Quand La
Poubelle se réveilla, quand s’effaça le souvenir de son rêve il grelottait de froid. Feu ou glace, il n’y avait pas de milieu dans le désert.
Il se leva en gémissant, rentra les épaules pour se protéger de la morsure du froid. Au-dessus de lui, des milliers d’étoiles scintillaient, si proches qu’il aurait pu les toucher, baignant le désert de leur froide clarté.
Il revint à la route, grimaçant tant sa peau et ses os lui faisaient mal. Mais qu’importaient ses souffrances désormais ? Il s’arrêta un moment, regarda la ville qui rêvait dans la nuit tout en bas (de petites étincelles de lumière jaillissaient çà et là comme des feux de camp électriques). Puis il se remit en route.
Quand l’aube
commença à colorer le ciel, des heures plus tard, Cibola paraissait presque aussi lointaine que lorsqu’il l’avait vue pour la première fois en haut de la côte.

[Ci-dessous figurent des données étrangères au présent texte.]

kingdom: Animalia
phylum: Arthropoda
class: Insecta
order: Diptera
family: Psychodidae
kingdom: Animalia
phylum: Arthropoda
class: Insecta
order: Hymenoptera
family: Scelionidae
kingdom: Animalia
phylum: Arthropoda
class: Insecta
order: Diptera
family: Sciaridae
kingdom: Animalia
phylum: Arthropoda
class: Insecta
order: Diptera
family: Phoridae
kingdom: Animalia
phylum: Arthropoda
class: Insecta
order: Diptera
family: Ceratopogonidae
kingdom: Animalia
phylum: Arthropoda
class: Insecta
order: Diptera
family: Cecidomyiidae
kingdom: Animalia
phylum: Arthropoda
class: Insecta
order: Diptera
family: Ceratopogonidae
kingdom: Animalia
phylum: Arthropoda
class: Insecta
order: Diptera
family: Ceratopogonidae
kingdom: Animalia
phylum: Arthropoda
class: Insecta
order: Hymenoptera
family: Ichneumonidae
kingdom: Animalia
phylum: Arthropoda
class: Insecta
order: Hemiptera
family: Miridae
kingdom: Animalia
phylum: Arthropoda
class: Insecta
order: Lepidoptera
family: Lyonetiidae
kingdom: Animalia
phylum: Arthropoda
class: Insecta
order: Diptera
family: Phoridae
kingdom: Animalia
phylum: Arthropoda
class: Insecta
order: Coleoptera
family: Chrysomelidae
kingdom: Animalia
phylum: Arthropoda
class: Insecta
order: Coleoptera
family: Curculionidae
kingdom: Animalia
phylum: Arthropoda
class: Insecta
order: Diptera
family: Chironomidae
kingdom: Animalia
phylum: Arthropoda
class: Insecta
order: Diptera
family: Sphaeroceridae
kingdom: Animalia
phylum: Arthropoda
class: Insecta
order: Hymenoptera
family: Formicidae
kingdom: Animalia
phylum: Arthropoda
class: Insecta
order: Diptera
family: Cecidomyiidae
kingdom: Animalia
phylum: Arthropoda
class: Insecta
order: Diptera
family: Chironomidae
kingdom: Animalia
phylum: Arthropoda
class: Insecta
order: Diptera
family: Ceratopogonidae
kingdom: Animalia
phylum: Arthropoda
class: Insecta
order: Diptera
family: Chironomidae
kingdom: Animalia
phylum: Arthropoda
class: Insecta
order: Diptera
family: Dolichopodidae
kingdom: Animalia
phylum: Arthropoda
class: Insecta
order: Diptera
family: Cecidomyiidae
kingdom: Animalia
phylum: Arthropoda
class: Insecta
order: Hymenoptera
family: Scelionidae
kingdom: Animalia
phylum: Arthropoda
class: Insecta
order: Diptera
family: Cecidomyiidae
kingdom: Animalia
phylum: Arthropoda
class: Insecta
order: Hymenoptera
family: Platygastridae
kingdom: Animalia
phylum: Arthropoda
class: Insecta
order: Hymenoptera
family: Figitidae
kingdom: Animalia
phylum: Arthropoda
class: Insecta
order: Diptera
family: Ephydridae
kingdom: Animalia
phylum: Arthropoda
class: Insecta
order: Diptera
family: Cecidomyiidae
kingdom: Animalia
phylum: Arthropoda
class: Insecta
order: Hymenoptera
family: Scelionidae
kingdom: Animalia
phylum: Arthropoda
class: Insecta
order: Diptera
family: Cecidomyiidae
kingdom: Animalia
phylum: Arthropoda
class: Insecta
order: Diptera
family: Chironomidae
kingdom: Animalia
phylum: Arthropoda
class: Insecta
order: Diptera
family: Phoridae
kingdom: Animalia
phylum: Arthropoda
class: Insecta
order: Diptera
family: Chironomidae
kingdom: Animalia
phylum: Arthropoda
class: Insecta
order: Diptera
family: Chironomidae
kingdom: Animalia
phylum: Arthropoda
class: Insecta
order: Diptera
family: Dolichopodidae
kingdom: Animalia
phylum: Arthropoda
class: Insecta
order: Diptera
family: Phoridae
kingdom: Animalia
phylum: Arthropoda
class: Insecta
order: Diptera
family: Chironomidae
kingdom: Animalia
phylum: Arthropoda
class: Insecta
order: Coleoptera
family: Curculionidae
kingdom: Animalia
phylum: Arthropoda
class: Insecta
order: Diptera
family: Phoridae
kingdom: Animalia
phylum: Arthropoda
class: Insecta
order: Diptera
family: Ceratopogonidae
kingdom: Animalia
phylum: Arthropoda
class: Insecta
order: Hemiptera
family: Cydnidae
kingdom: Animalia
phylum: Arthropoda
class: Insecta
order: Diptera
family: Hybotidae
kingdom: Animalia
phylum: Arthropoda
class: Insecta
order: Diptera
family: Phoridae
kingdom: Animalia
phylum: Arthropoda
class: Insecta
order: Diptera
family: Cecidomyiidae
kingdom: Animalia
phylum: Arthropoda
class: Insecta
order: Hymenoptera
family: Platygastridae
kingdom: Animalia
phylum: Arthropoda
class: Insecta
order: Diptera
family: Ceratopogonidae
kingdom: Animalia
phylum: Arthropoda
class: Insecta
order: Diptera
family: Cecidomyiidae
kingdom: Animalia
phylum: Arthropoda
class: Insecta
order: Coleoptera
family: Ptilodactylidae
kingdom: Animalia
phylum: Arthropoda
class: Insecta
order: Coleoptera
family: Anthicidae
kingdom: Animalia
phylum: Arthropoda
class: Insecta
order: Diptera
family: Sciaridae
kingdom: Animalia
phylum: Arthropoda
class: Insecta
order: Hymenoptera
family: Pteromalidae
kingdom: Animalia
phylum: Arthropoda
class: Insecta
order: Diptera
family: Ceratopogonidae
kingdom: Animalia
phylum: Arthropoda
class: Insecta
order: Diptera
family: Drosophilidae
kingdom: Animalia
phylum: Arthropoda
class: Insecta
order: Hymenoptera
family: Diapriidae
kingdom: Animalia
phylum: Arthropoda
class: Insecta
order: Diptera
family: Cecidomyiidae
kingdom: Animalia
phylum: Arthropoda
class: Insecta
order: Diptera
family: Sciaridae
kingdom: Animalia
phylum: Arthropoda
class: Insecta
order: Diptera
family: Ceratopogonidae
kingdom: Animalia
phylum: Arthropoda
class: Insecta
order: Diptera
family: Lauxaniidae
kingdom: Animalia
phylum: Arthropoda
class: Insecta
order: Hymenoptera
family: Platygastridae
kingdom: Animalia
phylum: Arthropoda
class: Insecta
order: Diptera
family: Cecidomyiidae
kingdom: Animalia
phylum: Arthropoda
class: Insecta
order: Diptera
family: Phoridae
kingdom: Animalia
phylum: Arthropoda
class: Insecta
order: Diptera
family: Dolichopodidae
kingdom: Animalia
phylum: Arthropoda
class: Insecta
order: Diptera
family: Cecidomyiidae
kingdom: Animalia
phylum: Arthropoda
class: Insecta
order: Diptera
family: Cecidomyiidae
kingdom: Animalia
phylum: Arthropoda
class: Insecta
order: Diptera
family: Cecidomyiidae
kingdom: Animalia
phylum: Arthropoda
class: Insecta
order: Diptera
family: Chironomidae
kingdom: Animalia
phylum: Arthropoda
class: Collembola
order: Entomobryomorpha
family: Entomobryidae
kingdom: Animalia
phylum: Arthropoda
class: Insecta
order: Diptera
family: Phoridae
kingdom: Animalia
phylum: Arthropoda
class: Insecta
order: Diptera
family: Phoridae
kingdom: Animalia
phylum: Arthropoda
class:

Et, comme un pauvre fou qu’il était, il avait bu toute sa réserve d’eau, oubliant que tout paraissait plus proche dans le désert. Il ne pourrait marcher longtemps après le lever du jour. Il lui faudrait se coucher encore, avant que le soleil commence à frapper avec toute sa force.
Une heure après l’aube, il trouva une Mercedes qui était sortie de la route le côté droit enfoncé dans le sable jusqu’à la hauteur des portières. Il ouvrit la porte avant gauche et tira dehors deux cadavres fripés, simiesques – une vieille femme couverte de bijoux, un vieil homme aux cheveux d’un blanc immaculé. En marmonnant des mots sans suite, La Poubelle prit les clés de contact, fit le tour de la voiture et ouvrit le coffre. Les valises n’étaient pas fermées à clé. Il sortit des vêtements, les étala sur le bord du toit de la Mercedes pour qu’ils retombent sur les fenêtres, puis les cala avec des pierres. Il avait maintenant sa grotte, obscure et fraîche.
Il se glissa à l’intérieur de la voiture et s’endormit. Vers l’ouest, des kilomètres et des kilomètres plus loin, Las Vegas resplendissait sous le soleil d’été.